There was a pause. For a moment I thought she had hung up. "All right. I'll be home in ten minutes." I let out a breath I didn't even know was missing.
Ten minutes later my mom were sitting at the kitchen table facing each other. The look on her face was a mix of fear, concern and confusion. She was waiting for me to start talking. While I was waiting for her, I planned out what I was going to say. That plan vanished from my brain the second she walked through the door.
"This is really hard for me to say," I started. "So, I'll just put it bluntly. I want to go see Kit."
"Kit?" Mom asked. She studied my face for a second, then her eyes went wide. "How do you know about him?"
"It's hard to explain. I know he's my dad though. And I need to go see him."
"Honey, I understand you want to get to know your father. I wish I had told you about him a long time ago. But, the thing is, I don't know where he is."
"Charleston, South Carolina. Well, Morris Island in the Charleston Bay to be exact. He's a marine biologist for LIRI."
More wide eyes. "Where did you find that out? Tory, you're starting to scare me. What's going on?"

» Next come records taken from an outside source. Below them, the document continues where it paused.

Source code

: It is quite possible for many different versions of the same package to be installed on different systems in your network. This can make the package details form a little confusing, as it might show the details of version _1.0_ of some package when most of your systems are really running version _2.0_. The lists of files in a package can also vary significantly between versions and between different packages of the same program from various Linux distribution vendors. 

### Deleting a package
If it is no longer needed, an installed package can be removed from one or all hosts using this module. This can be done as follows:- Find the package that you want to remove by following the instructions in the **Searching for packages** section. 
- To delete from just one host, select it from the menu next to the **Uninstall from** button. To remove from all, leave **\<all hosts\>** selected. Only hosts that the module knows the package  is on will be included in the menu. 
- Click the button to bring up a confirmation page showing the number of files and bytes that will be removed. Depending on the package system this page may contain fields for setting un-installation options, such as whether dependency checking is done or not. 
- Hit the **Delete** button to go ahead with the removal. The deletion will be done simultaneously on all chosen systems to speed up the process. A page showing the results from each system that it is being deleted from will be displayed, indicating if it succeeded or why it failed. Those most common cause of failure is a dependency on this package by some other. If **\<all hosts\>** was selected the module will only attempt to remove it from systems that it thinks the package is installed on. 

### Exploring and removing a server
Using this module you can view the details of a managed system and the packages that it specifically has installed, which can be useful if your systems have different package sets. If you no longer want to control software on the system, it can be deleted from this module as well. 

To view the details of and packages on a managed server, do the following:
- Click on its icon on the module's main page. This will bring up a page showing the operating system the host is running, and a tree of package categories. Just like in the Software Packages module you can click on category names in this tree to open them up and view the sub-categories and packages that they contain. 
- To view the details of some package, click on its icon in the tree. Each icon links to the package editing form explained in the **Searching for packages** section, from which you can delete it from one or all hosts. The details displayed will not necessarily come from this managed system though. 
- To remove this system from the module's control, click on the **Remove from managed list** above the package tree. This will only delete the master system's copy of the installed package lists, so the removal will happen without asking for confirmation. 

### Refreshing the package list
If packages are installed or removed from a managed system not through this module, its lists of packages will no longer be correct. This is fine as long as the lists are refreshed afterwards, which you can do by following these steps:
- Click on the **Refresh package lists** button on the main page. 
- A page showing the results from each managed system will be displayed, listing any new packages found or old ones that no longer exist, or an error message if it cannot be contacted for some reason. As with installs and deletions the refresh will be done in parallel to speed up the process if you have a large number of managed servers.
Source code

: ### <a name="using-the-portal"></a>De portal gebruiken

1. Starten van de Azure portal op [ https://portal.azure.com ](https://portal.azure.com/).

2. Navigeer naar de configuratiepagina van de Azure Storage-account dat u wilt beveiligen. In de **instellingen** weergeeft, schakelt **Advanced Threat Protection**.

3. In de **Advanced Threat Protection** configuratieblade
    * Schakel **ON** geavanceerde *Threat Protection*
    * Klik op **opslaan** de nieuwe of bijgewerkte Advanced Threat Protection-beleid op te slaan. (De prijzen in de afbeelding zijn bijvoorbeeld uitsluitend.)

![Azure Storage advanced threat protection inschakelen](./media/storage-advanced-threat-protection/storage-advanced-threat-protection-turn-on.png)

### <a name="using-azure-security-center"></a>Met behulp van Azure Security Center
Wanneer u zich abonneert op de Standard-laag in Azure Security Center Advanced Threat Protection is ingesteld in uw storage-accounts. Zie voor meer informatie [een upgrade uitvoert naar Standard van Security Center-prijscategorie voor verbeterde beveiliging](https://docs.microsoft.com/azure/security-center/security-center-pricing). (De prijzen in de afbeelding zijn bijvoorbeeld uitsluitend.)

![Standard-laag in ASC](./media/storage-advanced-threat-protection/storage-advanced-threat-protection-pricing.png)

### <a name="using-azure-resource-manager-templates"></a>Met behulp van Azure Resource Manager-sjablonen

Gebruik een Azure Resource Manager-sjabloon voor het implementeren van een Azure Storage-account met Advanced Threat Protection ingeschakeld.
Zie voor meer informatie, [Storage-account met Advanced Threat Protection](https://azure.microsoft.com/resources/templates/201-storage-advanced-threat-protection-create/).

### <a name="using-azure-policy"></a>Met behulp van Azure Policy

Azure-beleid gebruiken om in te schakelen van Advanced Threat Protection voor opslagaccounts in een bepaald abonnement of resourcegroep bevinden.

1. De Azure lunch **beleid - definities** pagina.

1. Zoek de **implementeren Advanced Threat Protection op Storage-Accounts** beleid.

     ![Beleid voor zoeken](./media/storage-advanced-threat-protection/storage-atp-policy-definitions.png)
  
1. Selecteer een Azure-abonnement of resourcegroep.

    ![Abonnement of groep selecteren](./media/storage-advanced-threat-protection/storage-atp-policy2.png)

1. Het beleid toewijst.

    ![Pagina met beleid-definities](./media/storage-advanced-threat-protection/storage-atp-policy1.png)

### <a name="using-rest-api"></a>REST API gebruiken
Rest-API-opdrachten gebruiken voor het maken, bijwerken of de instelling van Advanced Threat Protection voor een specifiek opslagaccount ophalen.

"If I told you, you wouldn't believe me." As soon as I said it, I looked down at my shoes. She was going to give me the look again. Whenever my mom knew I was keeping something from her, she gazed at me until I spilled my guts. That was the look I knew she was giving me now.
This wasn't how I wanted this conversation to go, but I took a deep breath and began the backstory to my biggest secret.